Output the listing below in full, exactly as written.

__DATA IN THIS EXERCISE__.
::::::::::
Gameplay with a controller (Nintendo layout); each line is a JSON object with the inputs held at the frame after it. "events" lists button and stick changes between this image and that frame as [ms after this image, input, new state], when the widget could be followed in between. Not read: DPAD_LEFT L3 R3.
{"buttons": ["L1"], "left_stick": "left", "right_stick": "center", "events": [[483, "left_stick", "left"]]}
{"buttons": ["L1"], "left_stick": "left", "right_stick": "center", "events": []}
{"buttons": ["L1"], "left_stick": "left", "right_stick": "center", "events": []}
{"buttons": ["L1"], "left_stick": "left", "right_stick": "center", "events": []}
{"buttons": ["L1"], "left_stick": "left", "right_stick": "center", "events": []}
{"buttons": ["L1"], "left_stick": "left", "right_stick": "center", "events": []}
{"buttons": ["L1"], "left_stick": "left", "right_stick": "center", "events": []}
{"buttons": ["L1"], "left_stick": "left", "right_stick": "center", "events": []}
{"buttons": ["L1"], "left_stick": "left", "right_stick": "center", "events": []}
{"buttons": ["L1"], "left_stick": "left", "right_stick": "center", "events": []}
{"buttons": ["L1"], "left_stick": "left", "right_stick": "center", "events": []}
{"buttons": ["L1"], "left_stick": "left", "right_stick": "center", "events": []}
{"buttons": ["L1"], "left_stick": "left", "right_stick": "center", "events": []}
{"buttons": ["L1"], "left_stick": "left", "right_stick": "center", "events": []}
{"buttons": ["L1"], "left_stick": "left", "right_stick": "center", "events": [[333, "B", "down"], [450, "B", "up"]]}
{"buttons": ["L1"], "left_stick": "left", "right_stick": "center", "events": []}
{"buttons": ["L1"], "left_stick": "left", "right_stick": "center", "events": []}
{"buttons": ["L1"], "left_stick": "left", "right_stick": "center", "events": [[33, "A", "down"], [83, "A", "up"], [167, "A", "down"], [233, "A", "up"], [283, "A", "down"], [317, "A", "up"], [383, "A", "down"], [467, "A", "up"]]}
::::::::::
__EXPECTED OUTPUT__.
Gameplay with a controller (Nintendo layout); each line is a JSON object with the inputs held at the frame after it. "events" lists button and stick changes between this image and that frame as [ms after this image, input, new state], when the widget could be followed in between. Not read: DPAD_LEFT L3 R3.
{"buttons": ["L1"], "left_stick": "left", "right_stick": "center", "events": [[483, "left_stick", "left"]]}
{"buttons": ["L1"], "left_stick": "left", "right_stick": "center", "events": []}
{"buttons": ["L1"], "left_stick": "left", "right_stick": "center", "events": []}
{"buttons": ["L1"], "left_stick": "left", "right_stick": "center", "events": []}
{"buttons": ["L1"], "left_stick": "left", "right_stick": "center", "events": []}
{"buttons": ["L1"], "left_stick": "left", "right_stick": "center", "events": []}
{"buttons": ["L1"], "left_stick": "left", "right_stick": "center", "events": []}
{"buttons": ["L1"], "left_stick": "left", "right_stick": "center", "events": []}
{"buttons": ["L1"], "left_stick": "left", "right_stick": "center", "events": []}
{"buttons": ["L1"], "left_stick": "left", "right_stick": "center", "events": []}
{"buttons": ["L1"], "left_stick": "left", "right_stick": "center", "events": []}
{"buttons": ["L1"], "left_stick": "left", "right_stick": "center", "events": []}
{"buttons": ["L1"], "left_stick": "left", "right_stick": "center", "events": []}
{"buttons": ["L1"], "left_stick": "left", "right_stick": "center", "events": []}
{"buttons": ["L1"], "left_stick": "left", "right_stick": "center", "events": [[333, "B", "down"], [450, "B", "up"]]}
{"buttons": ["L1"], "left_stick": "left", "right_stick": "center", "events": []}
{"buttons": ["L1"], "left_stick": "left", "right_stick": "center", "events": []}
{"buttons": ["L1"], "left_stick": "left", "right_stick": "center", "events": [[33, "A", "down"], [83, "A", "up"], [167, "A", "down"], [233, "A", "up"], [283, "A", "down"], [317, "A", "up"], [383, "A", "down"], [467, "A", "up"]]}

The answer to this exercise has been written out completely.